A credit card is a plastic or metal payment card that allows people to make purchases without having the money upfront, then pay back the card issuer over time. In return for the ability to make purchases on credit, the cardholder may have to pay interest or fees. Those fees and interest charges depend on the card and how soon the cardholder pays the bill in full.
Using a credit card responsibly also is one of the most efficient ways to build credit. Having a solid credit history is crucial for things like buying a house, purchasing a car or getting approved for a personal loan in the future.
Overview of How Credit Cards Work
Credit cards require regular payments to keep the account open and in good standing. To that end, cardholders receive a credit card statement once a month, which details purchases and payments made during that billing cycle and notes when a payment is next required.
If you pay for your purchases within the window of the grace period on the account (typically between 21 and 25 days after the monthly statement is issued), you won’t have to pay more than you borrowed. If you carry your balance past that, however, you’ll generally have to pay the regular interest rate - or regular APR - on the amount you owe. Credit cards have higher regular APRs than most consumer loans, so it’s best to avoid carrying a balance.
Outside of interest charges, credit cards may come with fees. Late fees apply to nearly all credit cards when you don’t pay at least the minimum payment by the due date. Annual, monthly, and one-time fees may be charged just to have certain credit cards, too. The credit cards with the biggest benefits and perks - travel credits, free airport lounge memberships, and the highest rewards rates, to name a few - are usually the ones with annual fees.
Key Things to Know About Credit Cards
- Credit cards are rectangular pieces of plastic or metal measuring 3.4 inches by 2.1 inches. They are the same size as a debit card, prepaid card, gift card or driver’s license.
- Credit cards have a magnetic stripe as well as an EMV chip programmed with the information needed to complete a purchase. Some new credit cards also have an RFID chip for contactless payments.

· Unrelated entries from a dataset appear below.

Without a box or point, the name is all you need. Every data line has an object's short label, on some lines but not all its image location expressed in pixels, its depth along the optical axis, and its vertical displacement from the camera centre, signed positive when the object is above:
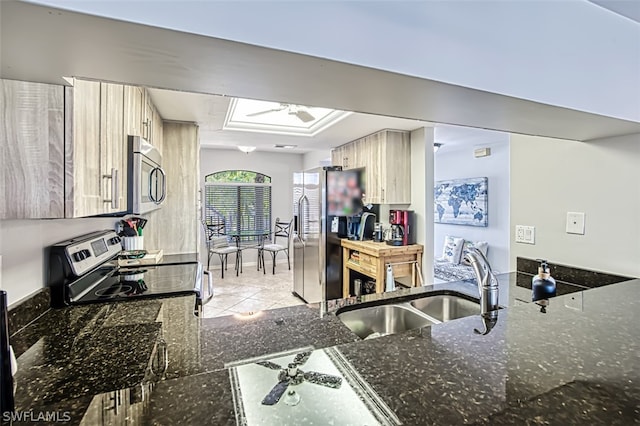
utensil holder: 2.37 -0.26
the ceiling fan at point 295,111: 3.02 +0.98
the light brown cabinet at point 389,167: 3.73 +0.53
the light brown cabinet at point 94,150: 1.03 +0.24
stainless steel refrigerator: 4.07 -0.25
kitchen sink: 1.58 -0.55
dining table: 6.03 -0.54
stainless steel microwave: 1.70 +0.20
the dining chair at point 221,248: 5.68 -0.72
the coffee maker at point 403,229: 3.64 -0.23
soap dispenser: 1.53 -0.37
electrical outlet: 2.08 -0.16
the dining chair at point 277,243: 6.12 -0.68
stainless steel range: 1.39 -0.40
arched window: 6.32 +0.16
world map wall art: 5.26 +0.16
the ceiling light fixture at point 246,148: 4.96 +1.00
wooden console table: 3.41 -0.57
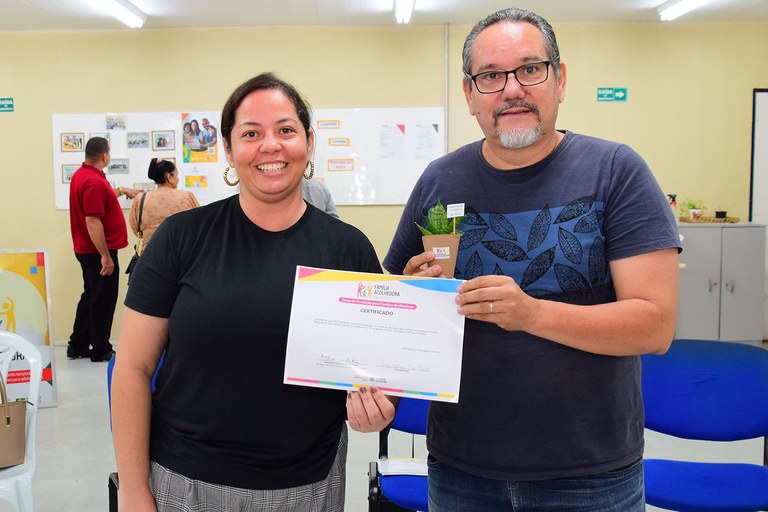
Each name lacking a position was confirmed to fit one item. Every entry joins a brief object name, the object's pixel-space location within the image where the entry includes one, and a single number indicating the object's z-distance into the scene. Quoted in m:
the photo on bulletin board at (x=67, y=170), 6.40
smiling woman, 1.30
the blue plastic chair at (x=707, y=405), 2.23
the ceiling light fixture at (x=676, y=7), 5.61
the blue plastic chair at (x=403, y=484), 2.11
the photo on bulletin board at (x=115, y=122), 6.34
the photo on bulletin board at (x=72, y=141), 6.36
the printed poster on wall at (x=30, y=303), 4.47
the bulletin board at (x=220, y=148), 6.34
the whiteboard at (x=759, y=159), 6.37
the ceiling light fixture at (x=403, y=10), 5.47
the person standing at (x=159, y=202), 5.12
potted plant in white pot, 6.10
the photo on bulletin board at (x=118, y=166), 6.36
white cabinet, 5.98
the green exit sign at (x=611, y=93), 6.35
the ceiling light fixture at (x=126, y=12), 5.38
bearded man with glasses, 1.25
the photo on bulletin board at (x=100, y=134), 6.33
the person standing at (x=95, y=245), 5.52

- Making a purchase with a credit card enables the user to securely borrow money as needed and then repay the card’s issuer after the fact.
- Using a credit card responsibly is the easiest way to build a good credit score.

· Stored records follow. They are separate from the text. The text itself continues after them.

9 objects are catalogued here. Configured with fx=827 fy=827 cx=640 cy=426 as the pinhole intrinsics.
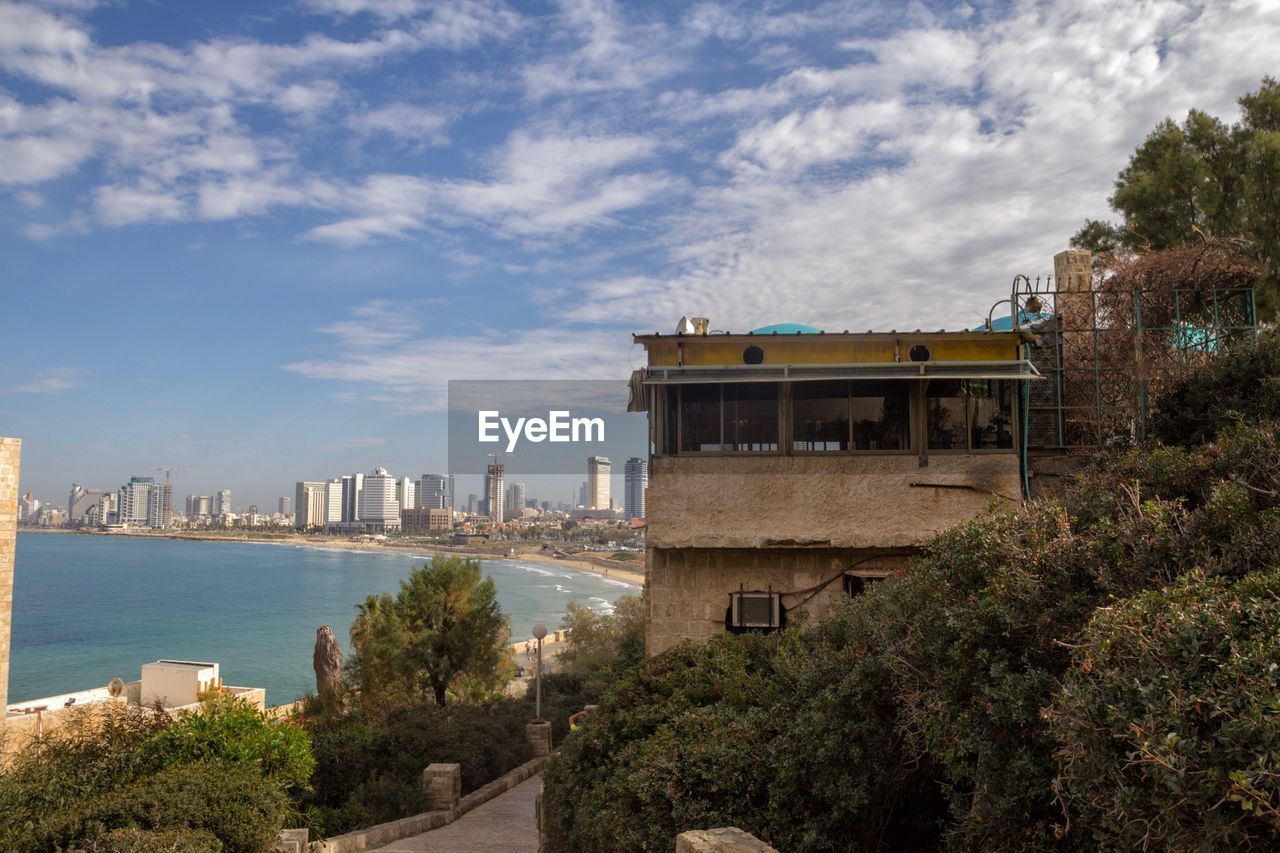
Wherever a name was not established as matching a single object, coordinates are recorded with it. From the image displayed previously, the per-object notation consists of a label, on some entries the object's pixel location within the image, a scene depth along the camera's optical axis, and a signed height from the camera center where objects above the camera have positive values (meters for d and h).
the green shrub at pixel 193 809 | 8.34 -3.50
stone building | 11.61 +0.40
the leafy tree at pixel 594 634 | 33.41 -7.33
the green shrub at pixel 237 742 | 10.71 -3.43
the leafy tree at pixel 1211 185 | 15.09 +5.93
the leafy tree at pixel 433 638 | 26.39 -4.99
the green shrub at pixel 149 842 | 7.90 -3.49
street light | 19.49 -3.68
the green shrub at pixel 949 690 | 4.77 -1.38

- Other benefits for credit card users include the opportunity to earn rewards on purchases, the flexibility to pay off large purchases over time, or the chance to reduce the cost of existing debt through a balance transfer.
- Banks and credit unions offer credit cards because they are a good source of income from fees and interest charges.
- To qualify for a credit card account, an applicant must be at least 18 years old with enough income to afford monthly bill payments.
- There is no minimum age to get a credit card as an authorized user.
In short, a credit card is one of the most valuable financial tools available to consumers, allowing them to make purchases and pay them back later, all while building a credit history.